◆ **REQUIREMENT A**
Reproduce the passage of the NFL Pro Bowl thread below between "## southdakbearfan (Oct" and "going at it.", inclusive.
◆ **REQUIREMENT B**
In the NFL Pro Bowl thread below, how much of the game did specialpatrolgroup watch before deciding never to watch it again?

◆ **DOCUMENT EXTRACT**
-- Opening Marker --

# NFL Pro Bowl



## 9manfan (Oct 22, 2008)

What a joke this game was, I remenber watching this game as a kid years ago and was quite entertaining at time's, last nite I watched about 5 minutes and turned it off, they could of just as well had 8 players on defence as that was about all that was playing out there.

I'm sure the rating were off the wall for this game.....


----------



## HUNTNFISHND (Mar 16, 2004)

I agree it's really gotten pathetic. Looked like the linemen were playing patty cake! :eyeroll:

I don't know why they keep playing this game. Just name an all pro team and recognize them during the Super Bowl pregame or something.


----------



## specialpatrolgroup (Jan 16, 2009)

I watched the first quarter and decided that I never had to watch it again.


----------



## southdakbearfan (Oct 11, 2004)

They seriously need to ditch the game.

Maybe have a skills competition with the top 6-10 from every position competing in different skills for a car or something for each group. Kind of like the QB skills competition and the NFL's fastest man competition with combine like drills, etc. Do it a couple weeks after the Superbowl. At least it might be entertaining and watchable.

Did anyone catch the boo's right away in the game when both lines were just standing there and not going at it.


----------



## 9manfan (Oct 22, 2008)

southdakbearfan said:


> They seriously need to ditch the game.

-- Closing Marker --

◆ **DATASET RECORDS**
-- Opening Marker --

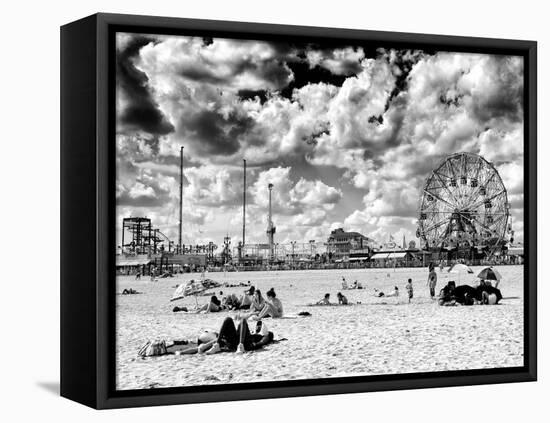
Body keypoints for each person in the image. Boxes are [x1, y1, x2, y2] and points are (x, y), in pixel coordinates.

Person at [200, 316, 275, 354]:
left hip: (245, 344)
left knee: (243, 320)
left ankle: (241, 346)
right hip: (235, 341)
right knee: (228, 319)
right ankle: (217, 345)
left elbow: (263, 342)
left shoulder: (265, 335)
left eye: (259, 325)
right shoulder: (253, 332)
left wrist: (254, 345)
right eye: (257, 325)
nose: (257, 326)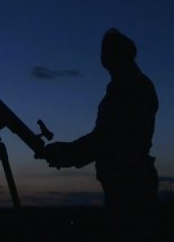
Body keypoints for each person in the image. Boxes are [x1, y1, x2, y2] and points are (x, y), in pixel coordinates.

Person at [38, 28, 159, 242]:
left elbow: (106, 139)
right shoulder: (132, 86)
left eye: (106, 53)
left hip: (129, 186)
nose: (103, 58)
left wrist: (65, 154)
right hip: (127, 183)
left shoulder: (129, 89)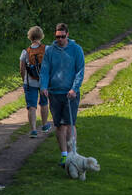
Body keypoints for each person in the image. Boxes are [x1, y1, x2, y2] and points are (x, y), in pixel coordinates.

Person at [42, 22, 85, 163]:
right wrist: (43, 86)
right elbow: (44, 70)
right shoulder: (49, 51)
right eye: (57, 37)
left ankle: (73, 153)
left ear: (67, 35)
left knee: (69, 124)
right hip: (54, 93)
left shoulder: (76, 50)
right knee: (59, 125)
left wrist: (75, 88)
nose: (59, 39)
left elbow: (80, 71)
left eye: (62, 36)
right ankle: (64, 155)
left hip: (70, 93)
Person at [20, 26, 53, 138]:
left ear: (30, 36)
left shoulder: (25, 51)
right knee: (44, 103)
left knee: (31, 106)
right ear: (41, 36)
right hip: (43, 82)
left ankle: (33, 130)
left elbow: (22, 68)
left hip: (30, 82)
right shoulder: (47, 49)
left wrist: (24, 79)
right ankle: (44, 125)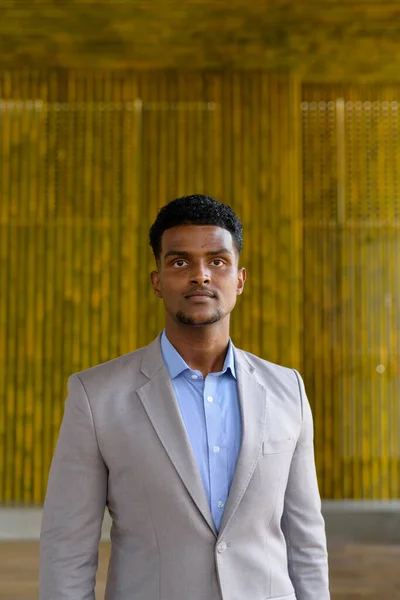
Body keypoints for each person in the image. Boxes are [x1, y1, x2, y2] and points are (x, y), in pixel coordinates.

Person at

-- Closing Marker --

◆ **WRITTEN RESPONSE A**
## southdakbearfan (Oct 11, 2004)

They seriously need to ditch the game.

Maybe have a skills competition with the top 6-10 from every position competing in different skills for a car or something for each group. Kind of like the QB skills competition and the NFL's fastest man competition with combine like drills, etc. Do it a couple weeks after the Superbowl. At least it might be entertaining and watchable.

Did anyone catch the boo's right away in the game when both lines were just standing there and not going at it.

◆ **WRITTEN RESPONSE B**
The first quarter.